Ted’s Joke – The Bar Bet

This bloke’s in a pub, laying bets left, right and center.

First, he wins $10 from the barmen after saying he can “bite” his left eye.  So he’s taken out his glass eye and put it between his teeth.

Then he challenges the barmen to double-or-nothing if he can bite his right eye.  The barmen has seen him walk through the door and knows he’s not blind, so puts his money down.  The bloke wins it by taking out his false teeth and clamping them on his eyelid.

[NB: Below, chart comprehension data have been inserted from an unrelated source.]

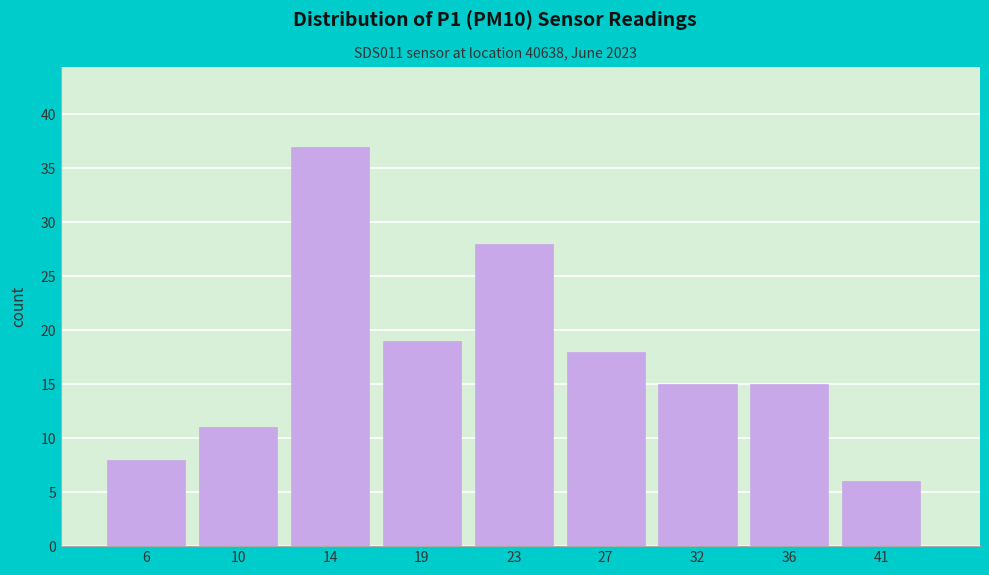

Reading left to right, extract all data points from this chart.

8	11	37	19	28	18	15	15	6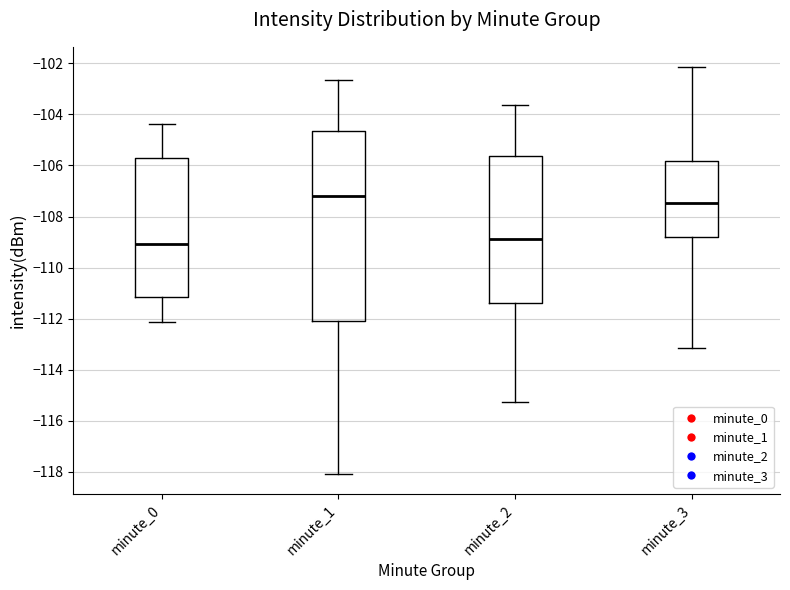

Reading left to right, read every box against the y-axis: the position of its median line, the range the box covers, and the ends of its whiskers. The values are not printed on the chart, so give them approximately, as read against the axis.

minute_0: median -109.0, box -111.2 to -105.6, whiskers -112.2 to -104.4
minute_1: median -107.2, box -112.0 to -104.6, whiskers -118.0 to -102.6
minute_2: median -108.8, box -111.4 to -105.6, whiskers -115.2 to -103.6
minute_3: median -107.4, box -108.8 to -105.8, whiskers -113.2 to -102.2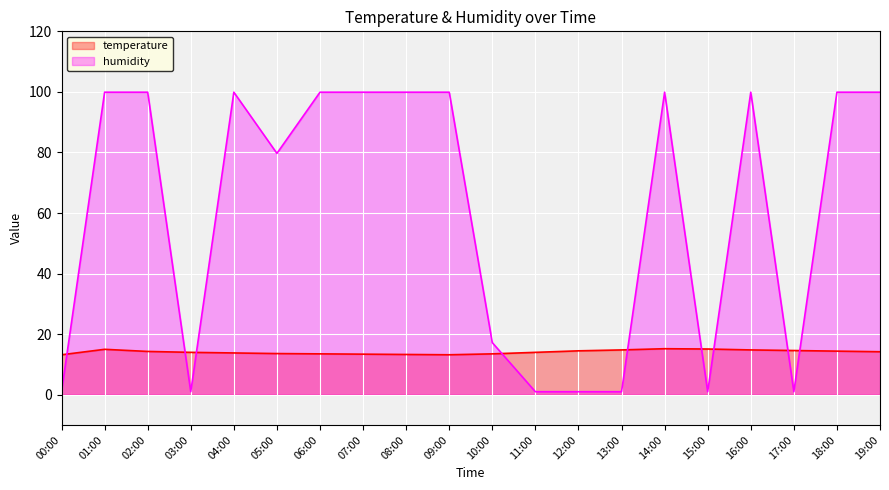

Is the value of humidity at 13:00 greater than the value of temperature at 12:00?

No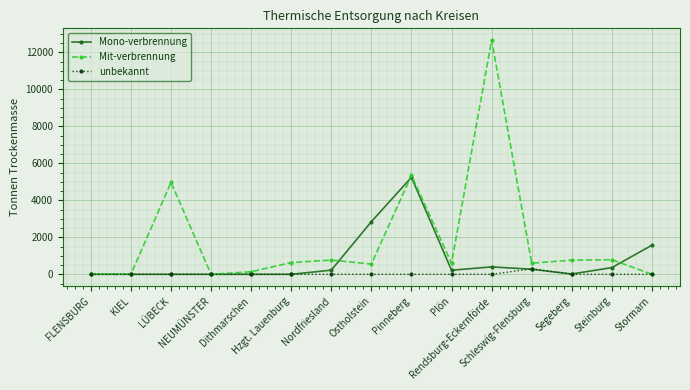

True or false: Mit-verbrennung has a value of 178 at Steinburg.

False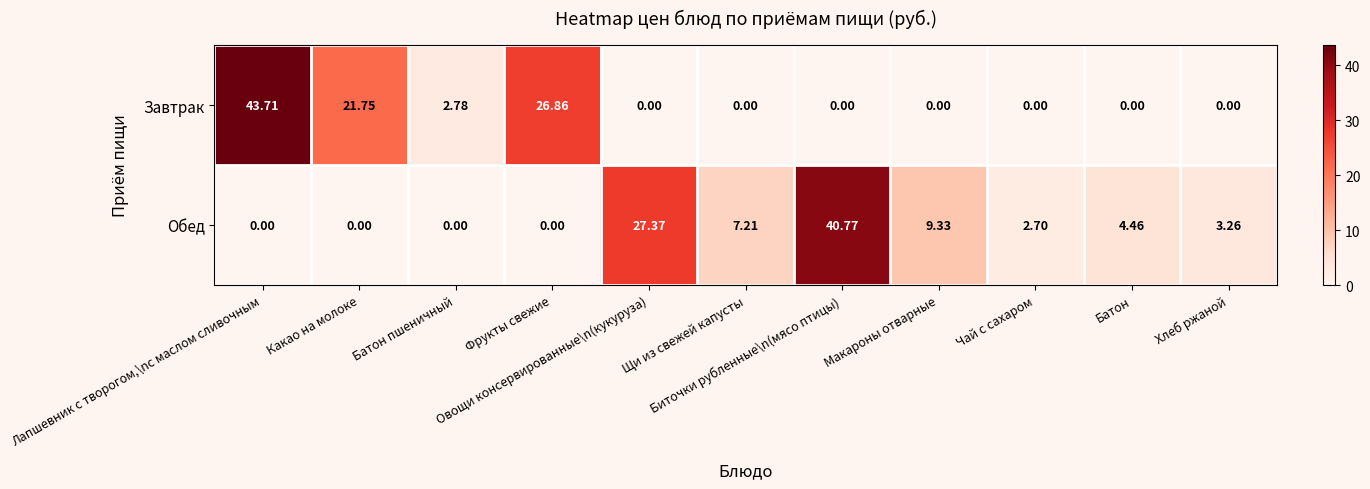

Which series has the largest range (max minus min)?

Завтрак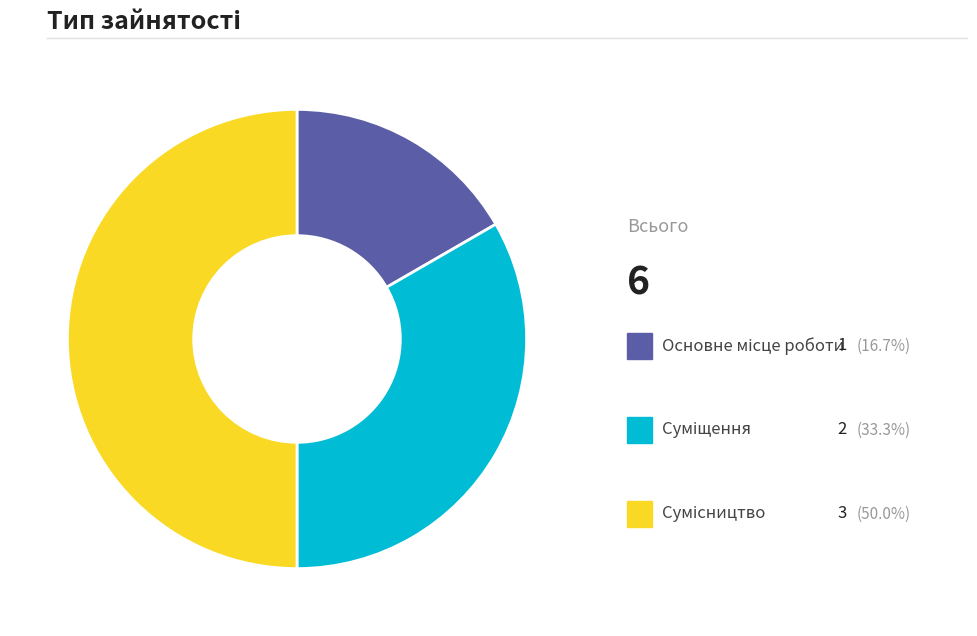

How many slices are in this pie chart?

3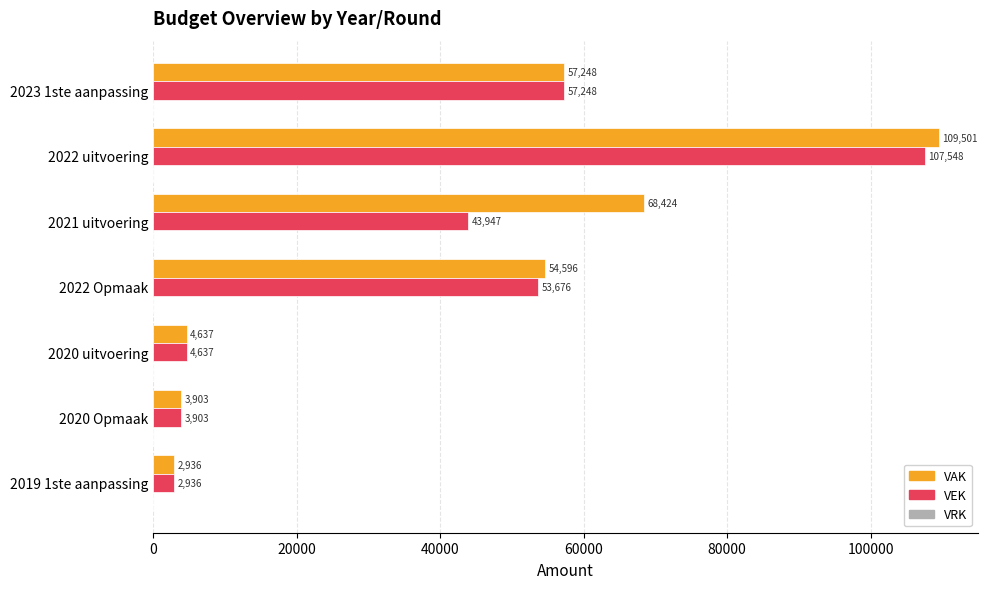

How many values in the VAK series are below 54596?

3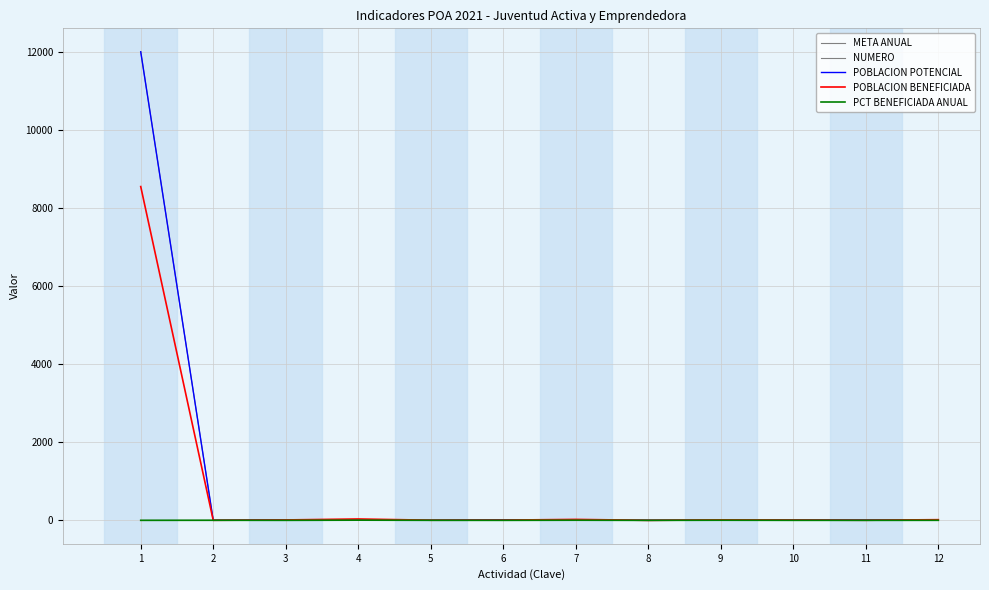

True or false: NUMERO has more than 1 points higher than both neighbors.

False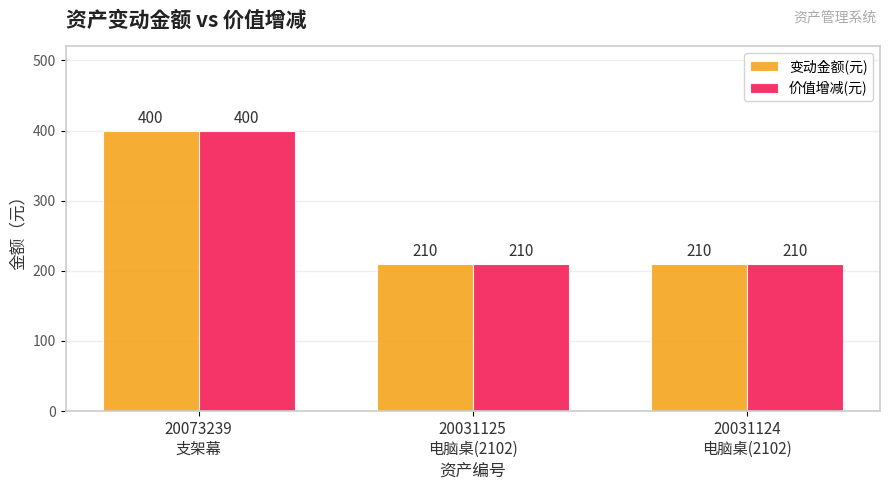

How many data points in 变动金额(元) are above 210?

1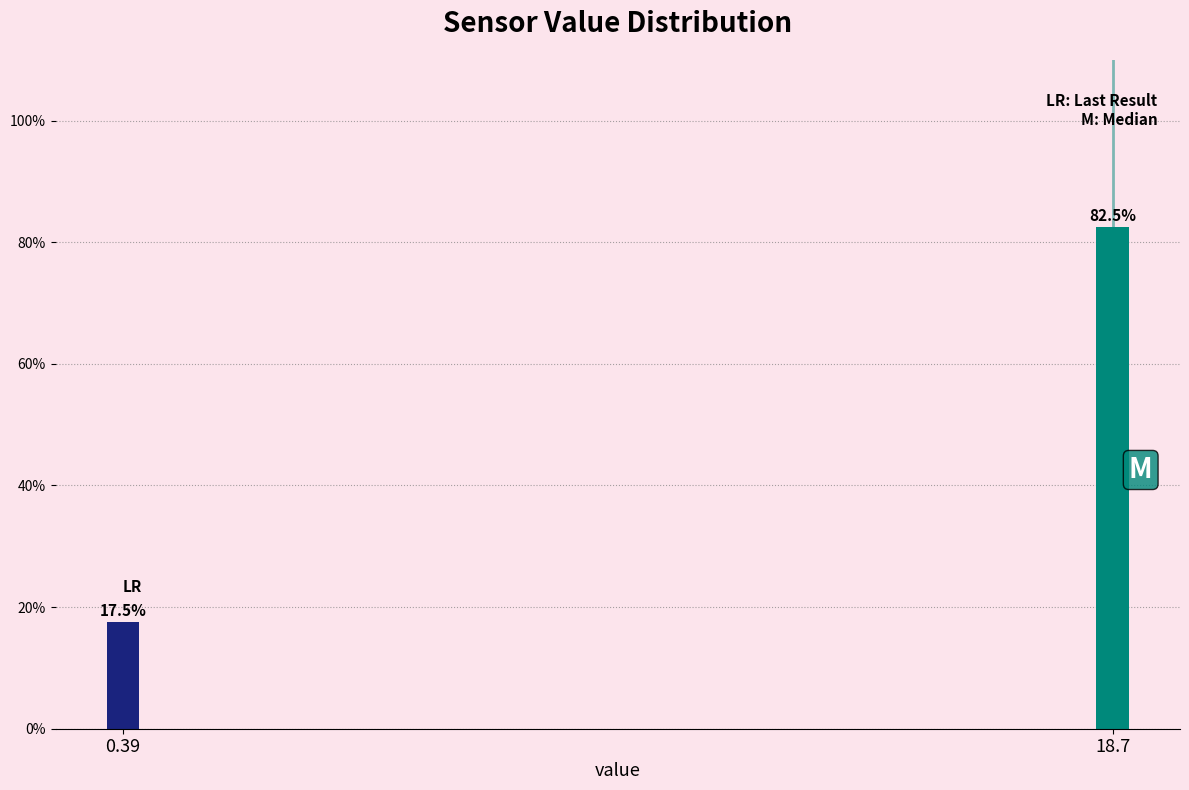

Does the chart contain any negative values?

No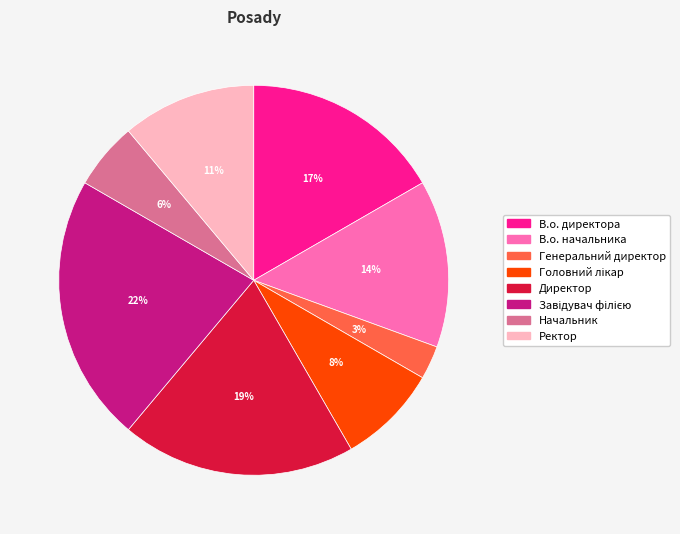

Does Директор account for over 50% of the chart?

No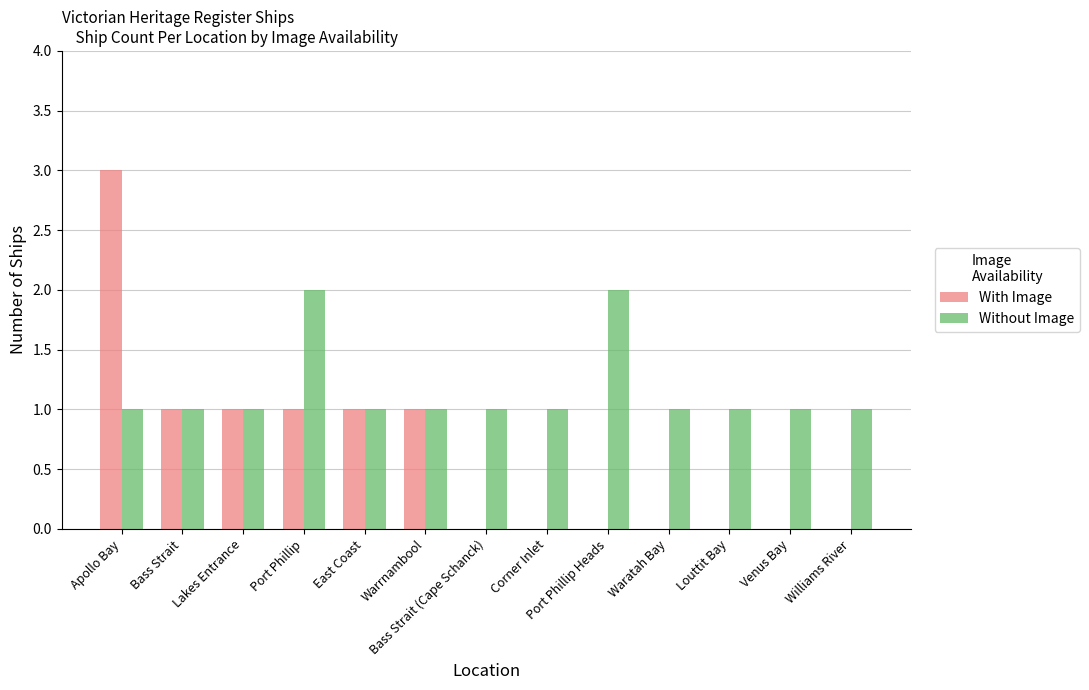

Which series has the largest total across all categories?

Without Image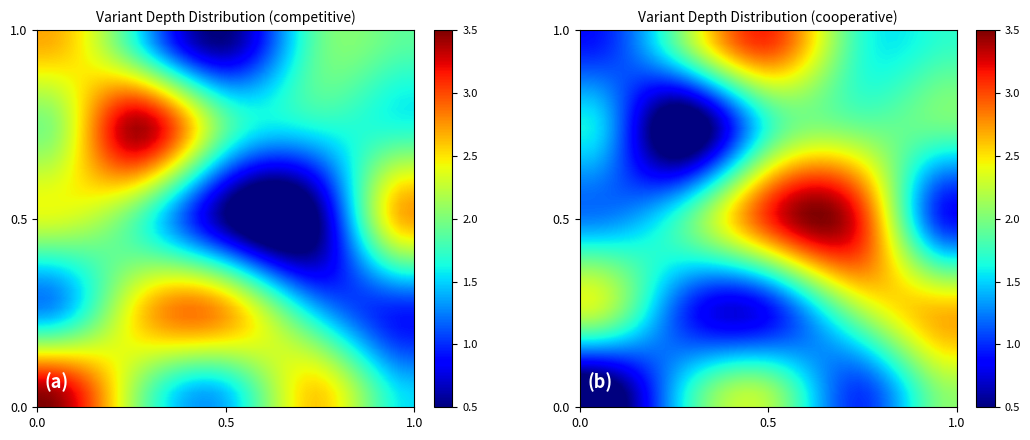

At how many categories does at least one series exceed 1?

40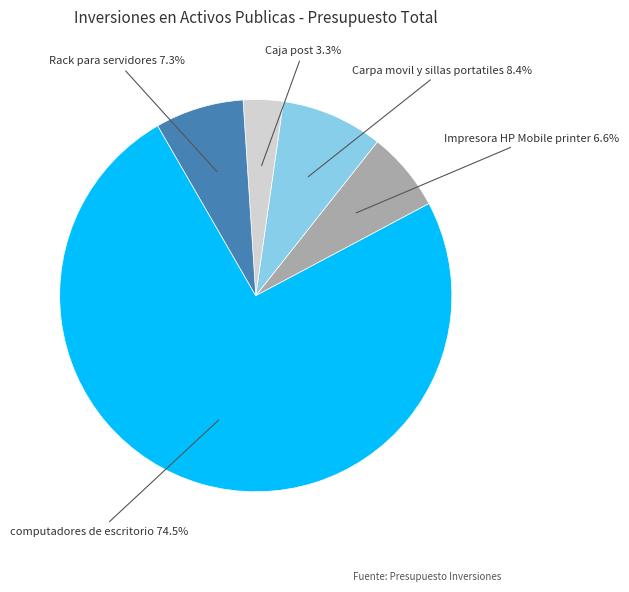

Rank the categories by value from highest to lowest.

computadores de escritorio, Carpa movil y sillas portatiles, Rack para servidores, Impresora HP Mobile printer, Caja post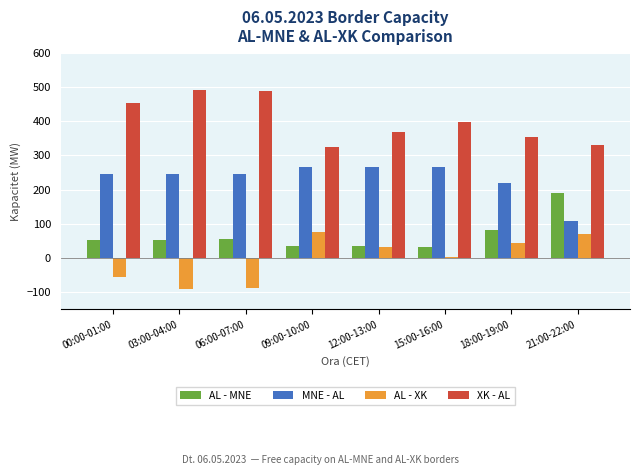

What is the label of the 8th bar from the left?

21:00-22:00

And he’s still not satisfied.

He tells the barmen: “I’ll tell you what, I’ll give you another chance to get your money back and throw in an extra $200.  I want you to fill a pot half-full of beer.

“Then stand at one end of the bar and slide it to the other end like they do in the old Westerns.  While it’s sliding down the bar I’ll run alongside, piss into the glass and fill it before it gets to the other end.”

The barmen’s eyes light up.  “You haven’t a hope. You’re on!” he says.

So everything’s ready.  The bloke has his pants down and the pub is crowded with spectators as the barman pushes the glass on its way.

And the bloke is dashing alongside, the drinkers are cheering and a spray of beer and urine is going everywhere.

When the glass reaches the end of the bar it’s less than half full, and the bar is awash.

The barmen shakes the bloke’s hand and says “No hard feelings.”

“No hard feelings,” agrees the bloke.

“But that chap over there has, ”he says, pointing to a geezer in the corner.

“I bet him $300 that I could piss all over your bar and you wouldn’t mind one bit!”